When plotting graphs, we frequently want to identify some induced subgraph. This might be an ego network or a path such as a link-tracing sample or geodesic.
This can be tricky, particularly if the graph is large. Here are a couple of hacks that help.
We can illustrate how to do this using an example discussed in Jones et al. (2018). We have two small villages of 20 people each. Connections within the village are quite dense (approximately 0.3). There are a few connections between the villages as well. The goal is to find high-betweenness individuals – i.e., those who connect communities – based on a random walk along the network (Salathé and Jones 2010). We will start with a vertex we know to have high centrality to illustrate how we plot an ego network embedded within a larger graph.
library(igraph)
set.seed(8675309)
## two dense communities
g1 <- sample_gnm(20,60)
g2 <- sample_gnm(20,55)
gg <- g1 %du% g2
## add links across communities
s1 <- sample(1:20,5,replace=FALSE)
s2 <- sample(21:40,5,replace=FALSE)
gg <- add_edges(gg,c(rbind(s1,s2)))
## plotting
cols <- c(rep(grey(0.65),20), rep(grey(0.85),20))
ecols <- rep("#A6A6A6",120)
lay <- layout_with_fr(gg)
plot(gg,vertex.color=cols,vertex.label=NA,edge.width=2,edge.color=ecols,
layout=lay)
Suppose we want to highlight an ego network embedded within a larger graph. We can use the function make_ego_graph() to extract the ego network but it will renumber all the vertices and edges, making it useless for subsetting the larger graph for visualization. The key piece of information is that functions like make_ego_graph() and induced_subgraph() retain all the vertex/edge covariate values of the original graph. We can therefore construct vertex and edge counters and assign these as attributes.

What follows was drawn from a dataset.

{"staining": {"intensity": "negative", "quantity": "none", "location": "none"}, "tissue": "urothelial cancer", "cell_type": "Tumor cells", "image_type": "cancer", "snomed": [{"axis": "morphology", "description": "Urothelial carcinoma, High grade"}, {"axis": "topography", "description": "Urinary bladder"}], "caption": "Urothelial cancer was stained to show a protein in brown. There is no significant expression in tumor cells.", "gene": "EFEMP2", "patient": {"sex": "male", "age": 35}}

This is probably considered a feature, but it can feel more like a bug if you’re not expecting it. make_ego_graph() returns a list regardless of how many vertices you give it in the nodes argument. You need to extract the graph object using double square brackets, as usual for extracting list elements.
Pick a vertex – say vertex 33 – and calculate its second-order ego network (i.e., all of 33’s connections plus all their connections). We will color ego (i.e., node 33) cyan, ego’s second-order ego network magenta and ties within the ego network blue. Everything else remains the same.
E(gg)$id <- seq_len(ecount(gg))
V(gg)$vid <- seq_len(vcount(gg))
ego33_2 <- make_ego_graph(gg,order=2,nodes=33)
ego33_2 <- ego33_2[[1]]
cols1 <- cols
cols1[V(ego33_2)$vid] <- "magenta"
cols1[33] <- "cyan"
ecols1 <- ecols
ecols1[E(ego33_2)$id] <- "blue"
plot(gg,vertex.color=cols1,vertex.label=NA,edge.width=2,edge.color=ecols1,
layout=lay)
We can see that in a dense, small network, nearly every vertex in ego’s community falls within her second-order ego network.
Jones, J.H., A. Hazel, and N. Rimi. 2018. “Taming the Ethnographic Porcupine: Common Missing Data Problems in Anthropological Networks.” Network Science submitted.
Salathé, M., and J. H. Jones. 2010. “Dynamics and Control of Diseases in Networks with Community Structure.” PLoS Computational Biology 6 (4): e1000736. doi:10.1371/journal.pcbi.1000736.